- Combien tu dis ? Deux euros par seringue ?, demande J-C le dos en appui contre une étagère.
- Oui, deux euros la dose unitaire, c'est écrit dans « le Quotidien ». Tu en penses quoi ?, lui répond du tac au tac Karine. Après plusieurs années d'association, la pharmacienne sait qu'il est préférable de laisser son collègue s'exprimer en premier.
- Franchement, c'est pas beaucoup. Non Karine, je sais que tu aimes être à la pointe des missions confiées aux pharmaciens, mais pour celle-ci je ne te suis pas. Tu te rends compte le temps que ça va nous prendre ? Et puis d'abord, c'est officiel ?
- C'est officiel : préparation et rémunération.
Karine se tait un instant. J-C attend la suite.
- Pour une fois, je suis assez d'accord avec toi, finit par dire la pharmacienne. Du moins pour le moment. Et puis je ne vois même pas comment nous pourrions nous organiser pour que cette préparation soit efficace, et que les seringues soient enlevées dans les temps.
- Parce qu'en plus, c'est nous qui devrons les livrer aux médecins et cetera ?
- Non, ce serait impossible. Mais il faut définir avec eux le moment le plus opportun : ne pas préparer trop en avance, ni trop en retard. Ça veut dire les appeler pour savoir quand ils en ont besoin. Il faut aussi tout enregistrer, étiqueter… bref, ce sera un stress en plus.
- D'un autre côté, poursuit J-C, je pense sincèrement que c'est au pharmacien de préparer ces doses individuelles, sur le même principe d'ailleurs que la PDA.

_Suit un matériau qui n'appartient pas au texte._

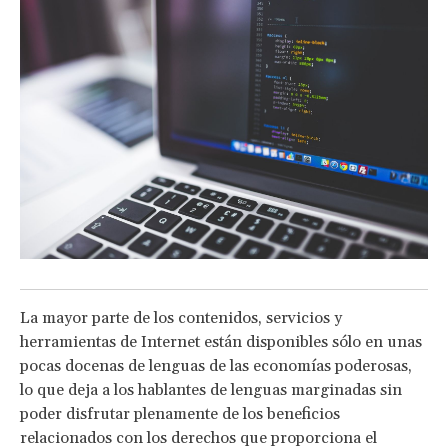
La mayor parte de los contenidos, servicios y
herramientas de Internet están disponibles sólo en unas
pocas docenas de lenguas de las economías poderosas,
lo que deja a los hablantes de lenguas marginadas sin
poder disfrutar plenamente de los beneficios
relacionados con los derechos que proporciona el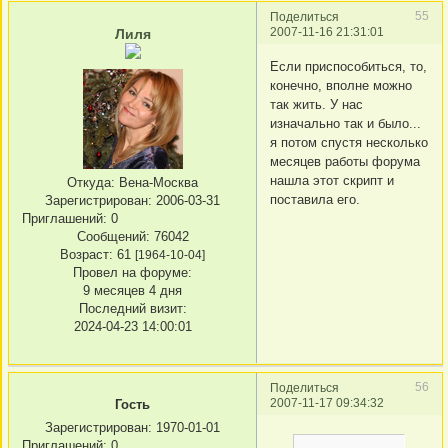
55
Поделиться
2007-11-16 21:31:01
Лиля
Если приспособиться, то,
конечно, вполне можно
так жить. У нас
изначально так и было...
я потом спустя несколько
месяцев работы форума
нашла этот скрипт и
Откуда:
Вена-Москва
поставила его.
Зарегистрирован
: 2006-03-31
Приглашений:
0
Сообщений:
76042
Возраст:
61
[1964-10-04]
Провел на форуме:
9 месяцев 4 дня
Последний визит:
2024-04-23 14:00:01
56
Поделиться
2007-11-17 09:34:32
Гость
Зарегистрирован
: 1970-01-01
Приглашений:
0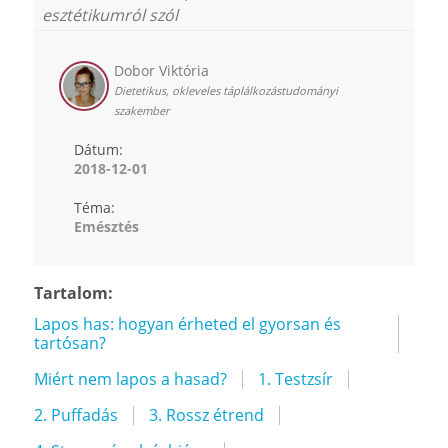
esztétikumról szól
Dobor Viktória
Dietetikus, okleveles táplálkozástudományi
szakember
Dátum:
2018-12-01
Téma:
Emésztés
Tartalom:
Lapos has: hogyan érheted el gyorsan és
tartósan?
Miért nem lapos a hasad?
1. Testzsír
2. Puffadás
3. Rossz étrend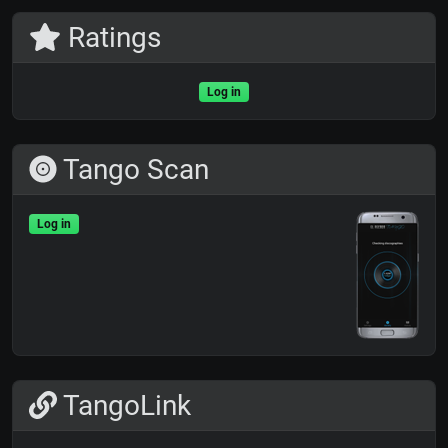
Ratings
Log in
Tango Scan
Log in
TangoLink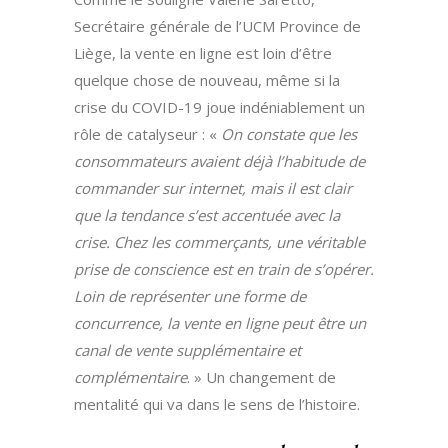
Secrétaire générale de l’UCM Province de
Liège, la vente en ligne est loin d’être
quelque chose de nouveau, même si la
crise du COVID-19 joue indéniablement un
rôle de catalyseur : «
On constate que les
consommateurs avaient déjà l’habitude de
commander sur internet, mais il est clair
que la tendance s’est accentuée avec la
crise. Chez les commerçants, une véritable
prise de conscience est en train de s’opérer.
Loin de représenter une forme de
concurrence, la vente en ligne peut être un
canal de vente supplémentaire et
complémentaire
. » Un changement de
mentalité qui va dans le sens de l’histoire.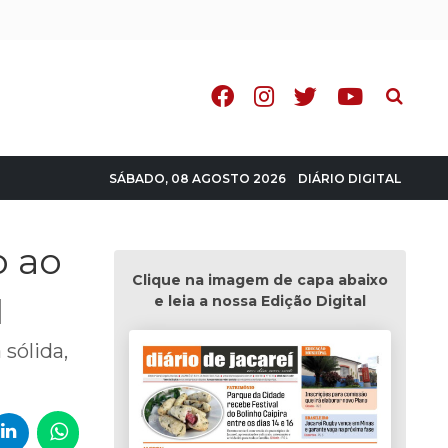
Pesquisa
DIÁRIO DIGITAL
SÁBADO, 08 AGOSTO 2026
o ao
Clique na imagem de capa abaixo
1
e leia a nossa Edição Digital
 sólida,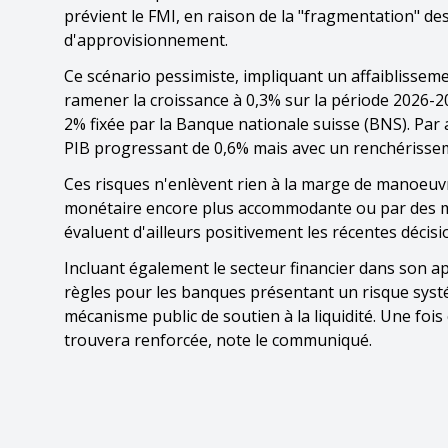
prévient le FMI, en raison de la "fragmentation" 
d'approvisionnement.
Ce scénario pessimiste, impliquant un affaiblisseme
ramener la croissance à 0,3% sur la période 2026-20
2% fixée par la Banque nationale suisse (BNS). Par a
PIB progressant de 0,6% mais avec un renchérissem
Ces risques n'enlèvent rien à la marge de manoeuvre
monétaire encore plus accommodante ou par des me
évaluent d'ailleurs positivement les récentes décisi
Incluant également le secteur financier dans son app
règles pour les banques présentant un risque systé
mécanisme public de soutien à la liquidité. Une fois
trouvera renforcée, note le communiqué.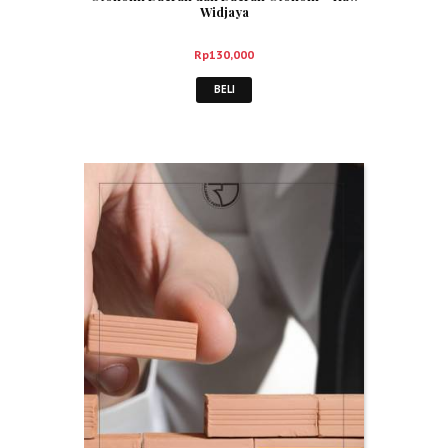
Widjaya
Rp
130,000
BELI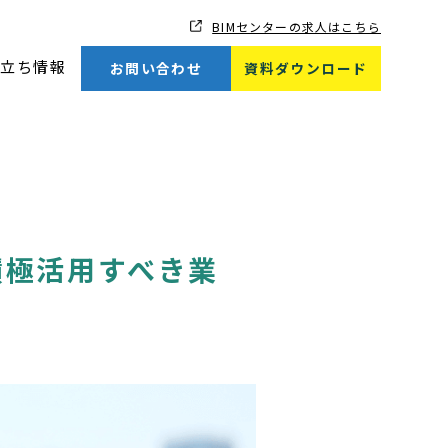
BIMセンターの求人はこちら
立ち情報
お問い合わせ
資料ダウンロード
積極活用すべき業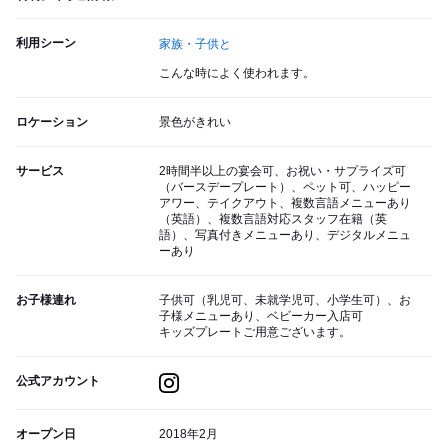
利用シーン
家族・子供と
こんな時によく使われます。
ロケーション
景色がきれい
サービス
2時間半以上の宴会可、お祝い・サプライズ可
（バースデープレート）、ペット可、ハッピー
アワー、テイクアウト、複数言語メニューあり
（英語）、複数言語対応スタッフ在籍（英
語）、写真付きメニューあり、デジタルメニュ
ーあり
お子様連れ
子供可（乳児可、未就学児可、小学生可）、お
子様メニューあり、ベビーカー入店可
キッズプレートご用意ございます。
公式アカウント
オープン日
2018年2月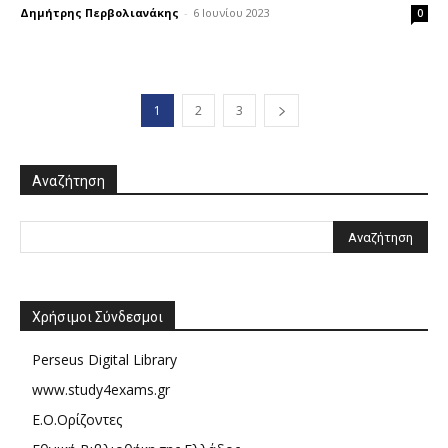
Δημήτρης Περβολιανάκης
-
6 Ιουνίου 2023
0
1
2
3
Αναζήτηση
Χρήσιμοι Σύνδεσμοι
Perseus Digital Library
www.study4exams.gr
Ε.Ο.Ορίζοντες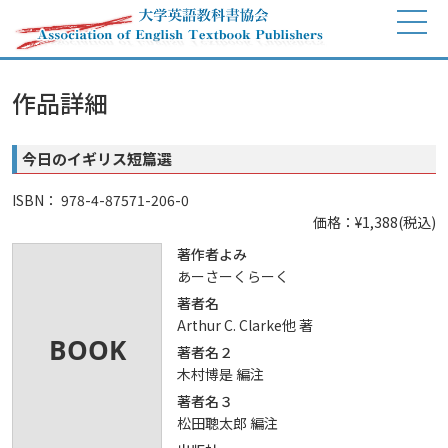
作品詳細
今日のイギリス短篇選
ISBN： 978-4-87571-206-0
価格：¥1,388(税込)
著作者よみ
あーさーくらーく
著者名
Arthur C. Clarke他 著
著者名２
木村博是 編注
著者名３
松田聰太郎 編注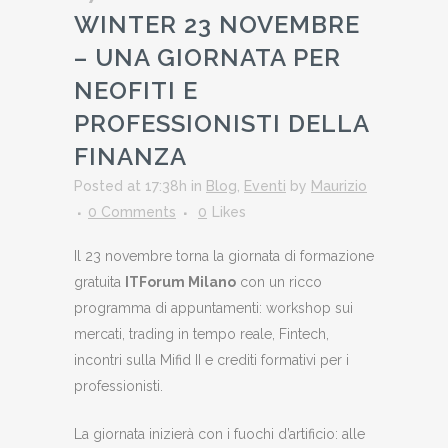
WINTER 23 NOVEMBRE
– UNA GIORNATA PER
NEOFITI E
PROFESSIONISTI DELLA
FINANZA
Posted at 17:38h
in
Blog
,
Eventi
by
Maurizio
0 Comments
0
Likes
Il 23 novembre torna la giornata di formazione
gratuita
ITForum Milano
con un ricco
programma di appuntamenti: workshop sui
mercati, trading in tempo reale, Fintech,
incontri sulla Mifid II e crediti formativi per i
professionisti.
La giornata inizierà con i fuochi d’artificio: alle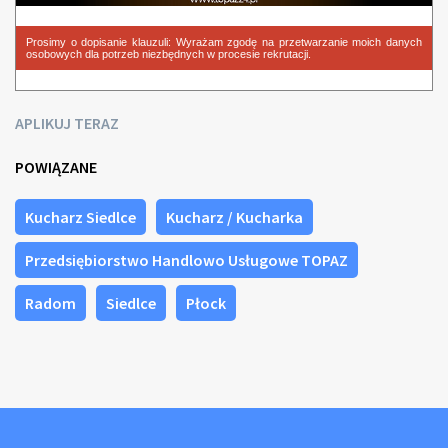
Prosimy o dopisanie klauzuli: Wyrażam zgodę na przetwarzanie moich danych
osobowych dla potrzeb niezbędnych w procesie rekrutacji.
APLIKUJ TERAZ
POWIĄZANE
Kucharz Siedlce
Kucharz / Kucharka
Przedsiębiorstwo Handlowo Usługowe TOPAZ
Radom
Siedlce
Płock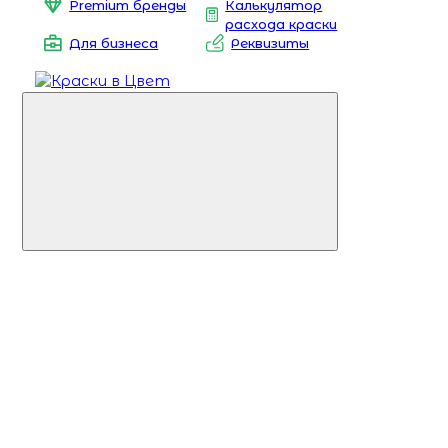
Premium бренды
Калькулятор
расхода краски
Для бизнеса
Реквизиты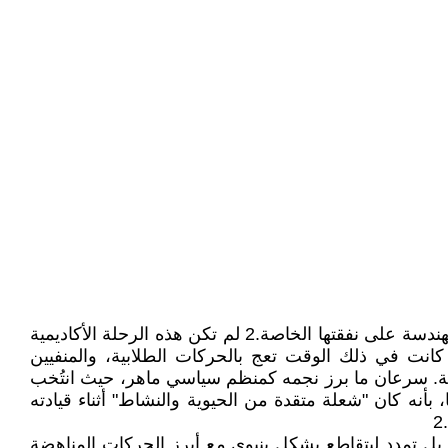
في عام 1955، تكفلت عائلة خالد زكي الميسورة بإرساله إلى العاصمة البريطانية لندن لإكمال دراسته الجامعية في مجال الهندسة على نفقتها الخاصة.2 لم تكن هذه الرحلة الأكاديمية
كانت في ذلك الوقت تعج بالحركات الطلابية، والمنفيين
 الضيقة. سرعان ما برز نجمه كمنظم سياسي ماهر، حيث انتُخب
نيات في بريطانيا، بأنه كان "شعلة متقدة من الحيوية والنشاط" أثناء قيادته
بل تمدد ليتقاطع بشكل بنيوي مع أبرز الحركات المناهضة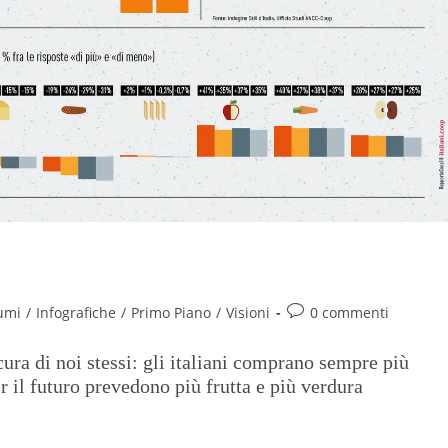
a salute vien mangiando
umi
/
Infografiche
/
Primo Piano
/
Visioni
0 commenti
ura di noi stessi: gli italiani comprano sempre più
 il futuro prevedono più frutta e più verdura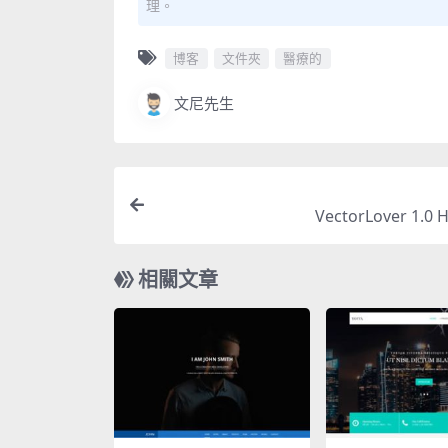
理。
博客
文件夾
醫療的
文尼先生
VectorLover 1.0
相關文章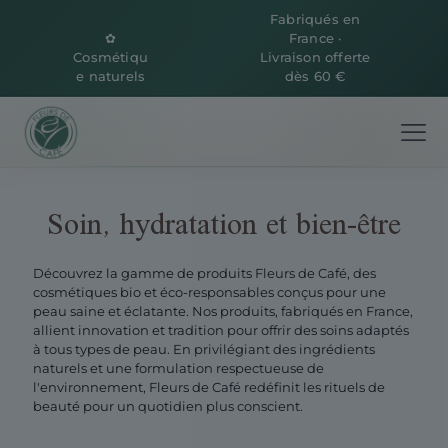
Fabriqués en
✿
France ·
Cosmétiqu
Livraison offerte
e naturels
dès 60 €
Soin, hydratation et bien-être
Découvrez la gamme de produits Fleurs de Café, des
cosmétiques bio et éco-responsables conçus pour une
peau saine et éclatante. Nos produits, fabriqués en France,
allient innovation et tradition pour offrir des soins adaptés
à tous types de peau. En privilégiant des ingrédients
naturels et une formulation respectueuse de
l'environnement, Fleurs de Café redéfinit les rituels de
beauté pour un quotidien plus conscient.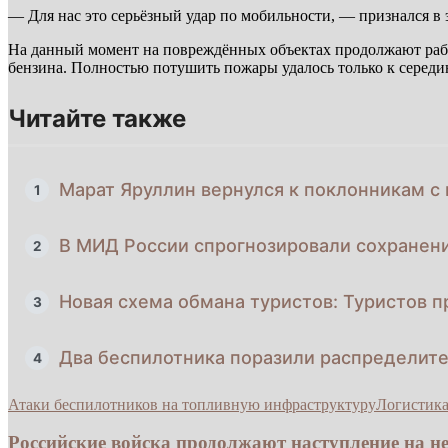
— Для нас это серьёзный удар по мобильности, — признался в 
На данный момент на повреждённых объектах продолжают работ
бензина. Полностью потушить пожары удалось только к середи
Читайте также
Марат Яруллин вернулся к поклонникам 
1
В МИД России спрогнозировали сохранен
2
Новая схема обмана туристов: Туристов 
3
Два беспилотника поразили распределител
4
Атаки беспилотников на топливную инфраструктуру
Логистика
Российские войска продолжают наступление на не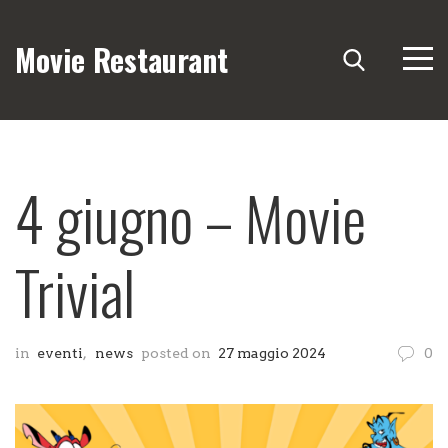
Movie Restaurant
4 giugno – Movie
Trivial
in
eventi
,
news
posted on
27 maggio 2024
0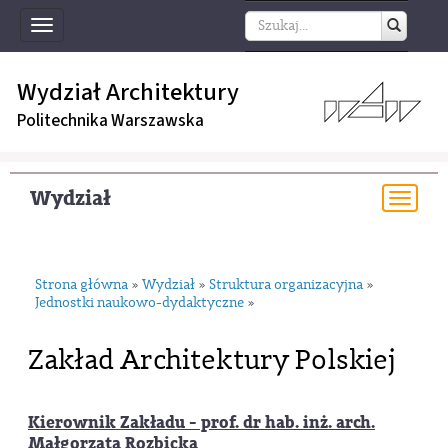
Toggle
navigation
Wydział Architektury
Politechnika Warszawska
Wydział
Togg
navi
Strona główna
Wydział
Struktura organizacyjna
»
»
»
Jednostki naukowo-dydaktyczne
»
Zakład Architektury Polskiej
Kierownik Zakładu - prof. dr hab. inż. arch.
Małgorzata Rozbicka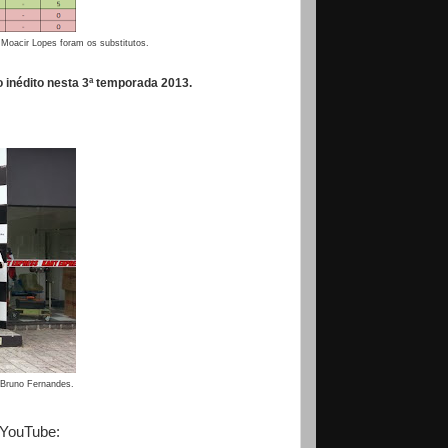
 Moacir Lopes foram os substitutos.
 inédito nesta 3ª temporada 2013.
 Bruno Fernandes.
 YouTube:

Karine sourit, puis soupire.
- Tu sais que la fille de Madame Granier m'a demandé si on faisait la PDA ? Elle a toujours peur que sa mère s'emmêle les pinceaux dans ses médicaments. Mais à 90 ans, Madame Granier tient à tout maîtriser. C'est vrai que la PDA ambulatoire serait une solution intéressante dans de telles situations.
- Et on recrute du personnel supplémentaire alors !, lance JC, provocateur.
Il lève le bras, comme pour exprimer son désaccord, et fronce les sourcils.
- De toute façon, je sais ce qu'il en est. Les gens ne voudront pas payer…
- Bon alors je réponds non pour les seringues préremplies de vaccin Covid à Frédéric. On est d'accord ?
- Tu vois, c'est quand même dommage de ne pas répondre présent à cette mission.
- J-C, tu viens de me dire le contraire il n'y a pas cinq minutes…
J-C hoche la tête :
- Oui mais c'est quand même notre rôle. Sinon demain, ce sera fait par les infirmiers ou d'autres et on ne pourra pas venir se plaindre que ça nous est passé sous le nez.
Karine sourit discrètement. Elle sait qu'il ne sert à rien de s'opposer frontalement à son associé. Au contraire, cette méthode ne fait que l'ancrer dans ses positions. En revanche, le fait de valider son point de vue conduit J-C à se remettre en question, à mener une réflexion plus approfondie.
- On peut se laisser encore un peu de temps avant de devenir la casa des seringues individuelles ?, suggère le pharmacien.
- On peut. Et je te propose d'en parler avec l'équipe. Parce qu'après tout, ils seront certainement plus concernés que nous.